In Sault Ste Marie, a city spread across the former glacial spillway between Lake Superior and Lake Huron, the subsurface often surprises you. You hit clean sand at four meters, then silt with wood fragments, then more sand—classic deltaic layering. Our lab team runs soil liquefaction analysis on samples taken from these exact deposits. A standard SPT alone does not answer the cyclic mobility question here. We push undisturbed Shelby tubes through the critical zone, measure fines content via the grain size analysis in our lab, and feed those numbers directly into the Seed-Idriss simplified procedure, adjusted for the local seismicity expected in the Algoma District.
Liquefaction here is not a generic risk—it is concentrated in the saturated, loose sands of the St. Marys River paleochannels.
Frequently asked questions
What soil types in Sault Ste Marie are most susceptible to liquefaction?
Clean, loose, saturated fine-to-medium sands are the most susceptible. In Sault Ste Marie, these appear in the floodplains of Fort Creek and the St. Marys River deltaic deposits. Silty sands with less than 35% fines also remain a concern. Dense glacial till is generally not liquefiable, but thin sand lenses within it can still trigger localized effects.
How do you determine the seismic demand for a site in Sault Ste Marie?
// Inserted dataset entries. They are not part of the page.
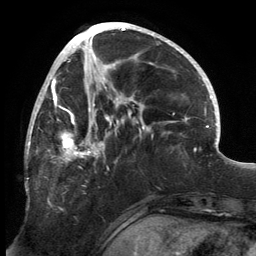
Breast MRI, one axial slice; slice 64 of 134 in the series (ordered by position); cropped to one breast; dynamic contrast-enhanced series, time point 2 of 6 at this slice position (early post-contrast); 3 T; TE 2.7 ms, TR 6.5 ms; 1.2 mm slice thickness; 256 × 256 image matrix. Female patient.
Structures marked on this image (semi-automatic segmentation, software-assisted and operator-edited):
- enhancing-tissue mask used for the functional tumour volume (all voxels passing the contrast-enhancement thresholds inside the analysis volume; usually the tumour): bounding box (x1, y1, x2, y2) in pixels: (25, 80, 145, 191)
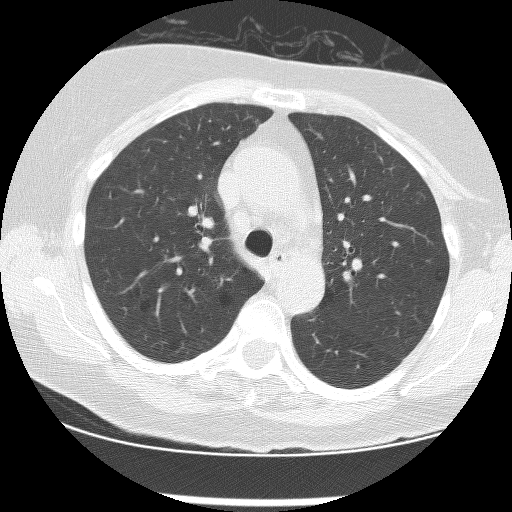
Chest CT (low-dose screening protocol), one axial image; baseline annual screen; lung window (W 1500 / L -600 HU); 2.5 mm slice thickness; lung (sharp) reconstruction kernel (BONE); 120 kVp. Female participant, aged 61 years at enrolment. Current smoker at enrolment.
• Expert-annotated lung lesion, bounding box <243,110,271,138> (left, top, right, bottom; pixels).
• Screening reader's record for this exam: no non-calcified nodule ≥4 mm recorded.
• Official screen result: negative screen, minor abnormalities not suspicious for lung cancer.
We extract the spectral acceleration values for the site coordinates from the 2015 NBCC seismic hazard tool. These values are then adjusted for site class effects—particularly important in the soft clay and loose sand profiles common near the waterfront. The cyclic stress ratio (CSR) is calculated from the peak ground acceleration, magnitude weighting factor, and depth.
What is the typical cost range for a liquefaction analysis package?
A complete analysis package, including field investigation and cyclic triaxial testing, typically ranges from CA$3.060 to CA$5.730. The final cost depends on the number of specimens tested, the depth of the critical layers, and the complexity of the site's stratigraphy.
Can you test gravelly soils for liquefaction?
Yes, but standard cyclic triaxial tests are impractical due to specimen size limits. For gravels we rely on Becker penetration testing in the field or large-diameter cyclic simple shear in the lab. In Sault Ste Marie, we encounter these gravelly deposits in the higher terraces; we evaluate liquefaction potential by assessing the matrix material and pore pressure response.